Asylbewerber: Viele Poinger helfen bei der Integration

Poing - Die vier Asylbewerber, die knapp einer Woche in Poing leben, werden bestens betreut. Dank engagierter Bürger lernen die Männer aus Pakistan ihre neue Heimat kennen. Und sie haben Kleidung und Essen bekommen.

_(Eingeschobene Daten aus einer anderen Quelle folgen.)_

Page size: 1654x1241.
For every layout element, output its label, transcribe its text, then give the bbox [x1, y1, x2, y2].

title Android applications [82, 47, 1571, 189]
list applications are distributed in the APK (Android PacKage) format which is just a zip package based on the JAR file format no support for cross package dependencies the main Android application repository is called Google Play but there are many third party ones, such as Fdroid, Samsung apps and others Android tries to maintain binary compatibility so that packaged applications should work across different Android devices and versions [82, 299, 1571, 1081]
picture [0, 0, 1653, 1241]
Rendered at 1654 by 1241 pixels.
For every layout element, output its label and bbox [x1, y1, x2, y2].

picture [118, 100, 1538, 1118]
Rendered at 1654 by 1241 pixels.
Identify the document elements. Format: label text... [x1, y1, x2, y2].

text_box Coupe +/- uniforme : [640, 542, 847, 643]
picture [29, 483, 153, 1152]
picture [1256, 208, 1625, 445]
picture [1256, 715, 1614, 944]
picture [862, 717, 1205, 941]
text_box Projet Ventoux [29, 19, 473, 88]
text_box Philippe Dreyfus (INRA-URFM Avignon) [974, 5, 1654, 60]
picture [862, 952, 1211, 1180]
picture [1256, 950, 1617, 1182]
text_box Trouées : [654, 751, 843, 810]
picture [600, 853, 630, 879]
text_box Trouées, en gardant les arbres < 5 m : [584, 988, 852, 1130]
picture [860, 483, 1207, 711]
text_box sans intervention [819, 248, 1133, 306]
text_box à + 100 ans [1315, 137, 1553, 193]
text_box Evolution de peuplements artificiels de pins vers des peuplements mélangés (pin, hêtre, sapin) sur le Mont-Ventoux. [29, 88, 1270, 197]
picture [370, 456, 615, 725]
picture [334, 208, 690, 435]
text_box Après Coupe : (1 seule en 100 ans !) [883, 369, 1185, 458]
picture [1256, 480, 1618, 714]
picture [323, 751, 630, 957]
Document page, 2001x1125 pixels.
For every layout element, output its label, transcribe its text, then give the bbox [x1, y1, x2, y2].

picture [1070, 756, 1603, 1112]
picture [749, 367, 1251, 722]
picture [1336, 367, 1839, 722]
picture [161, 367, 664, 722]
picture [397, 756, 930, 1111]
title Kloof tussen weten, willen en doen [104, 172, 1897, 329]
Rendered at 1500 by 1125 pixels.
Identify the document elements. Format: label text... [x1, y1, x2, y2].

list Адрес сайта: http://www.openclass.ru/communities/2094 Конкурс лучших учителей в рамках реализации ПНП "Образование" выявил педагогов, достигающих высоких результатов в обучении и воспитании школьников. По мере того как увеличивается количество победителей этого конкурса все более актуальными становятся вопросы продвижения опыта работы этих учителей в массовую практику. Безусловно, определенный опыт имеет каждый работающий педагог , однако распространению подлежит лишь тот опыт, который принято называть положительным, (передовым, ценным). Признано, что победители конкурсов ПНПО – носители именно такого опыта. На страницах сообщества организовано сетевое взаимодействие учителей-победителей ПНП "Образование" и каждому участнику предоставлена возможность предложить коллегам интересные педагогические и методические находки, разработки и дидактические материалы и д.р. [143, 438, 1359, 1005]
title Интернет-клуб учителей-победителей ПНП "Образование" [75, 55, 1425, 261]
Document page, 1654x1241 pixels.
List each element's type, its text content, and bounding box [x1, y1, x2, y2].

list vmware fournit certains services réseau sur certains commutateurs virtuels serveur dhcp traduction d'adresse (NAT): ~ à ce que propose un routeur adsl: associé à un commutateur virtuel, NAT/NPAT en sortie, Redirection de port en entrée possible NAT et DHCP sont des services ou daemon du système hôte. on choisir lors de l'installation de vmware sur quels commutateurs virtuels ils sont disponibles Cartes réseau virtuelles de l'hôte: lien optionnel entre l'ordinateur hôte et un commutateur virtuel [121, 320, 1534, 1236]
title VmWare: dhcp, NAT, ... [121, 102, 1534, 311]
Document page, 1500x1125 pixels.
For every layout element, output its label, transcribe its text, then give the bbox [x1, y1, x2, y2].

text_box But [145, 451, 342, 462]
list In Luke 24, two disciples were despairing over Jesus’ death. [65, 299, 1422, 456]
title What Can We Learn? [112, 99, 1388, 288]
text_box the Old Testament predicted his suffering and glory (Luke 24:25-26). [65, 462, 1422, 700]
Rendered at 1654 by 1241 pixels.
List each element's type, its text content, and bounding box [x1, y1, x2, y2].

In der evangelischen Christuskirche, wo jeden Mittwoch die Poinger Tafel geöffnet hat, sind die vier Pakistani im Alter zwischen 21 und 38 Jahren einen Tag nach ihrer Ankunft erstmal mit Kleidung und Essen versorgt worden. In die Hand genommen hat dies Christine Bloch, Leiterin der Poinger Tafel und der Aktion "Poinger helfen Poingern". Aus dem Fundus der Tafel und aus der Flohmarktware, die zugunsten von "Poinger helfen Poingern" verkauft wird, konnten die Asylbewerber aussuchen, was sie benötigen.

Danach hat Bloch die Männer in ihr Auto gepackt und ihnen Poing gezeigt. "Wo man einkaufen kann, wo der Wertstoffhof ist", und so weiter. Einer der vier Asylbewerber spricht Bloch zufolge sehr gut Deutsch, ein zweiter sehr gut Englisch. "Er hat mir erzählt, dass er Web-Designer ist." Die beiden anderen seien noch etwas schüchtern und zurückhaltend, erzählt Bloch.

Den Asylbewerbern das Leben in der noch ungewohnten Umgebung so einfach wie möglich zu machen, hat sich auch Carolina Phillips zur Aufgabe gemacht. Sie ist Vorstandsmitglied im Familienzentrum Poing und hatte für das Kindertheater am Sonntag spontan einen Kuchenverkauf organisiert. Der Erlös (knapp 200 Euro) soll für die Integrationsarbeit verwendet werden. Beispielsweise Deutschkurse, Hilfe beim Ausfüllen von Formularen, und so weiter. "Ich mag es, wenn alle Nationalitäten zusammenkommen", sagt die 39-Jährige. Sie lebt mit ihrer Familie seit gut einem Jahr in Poing. Von der Welt gesehen hat sie bereits einiges.

In Portugal geboren, ist sie im Alter von sieben Jahren mit ihren Eltern (Vater Finne, Mutter Portugiesin) nach Frankreich gezogen, wo sie die nächsten 14 Jahre lebte. Nach dem Studium hat sich die Biologin eine Auszeit genommen und ein Jahr lang eine Weltreise gemacht. Ihr Mann stammt übrigens aus Australien.

Zurück nach Poing. Nachdem sich bei einer Infoveranstaltung vor etwa zwei Wochen knapp 40 Bürger in eine Helfer-Liste eingetragen haben, dürfte es an Unterstützung für die Asylbewerber nicht mangeln. Die ersten Kontakte sind geknüpft.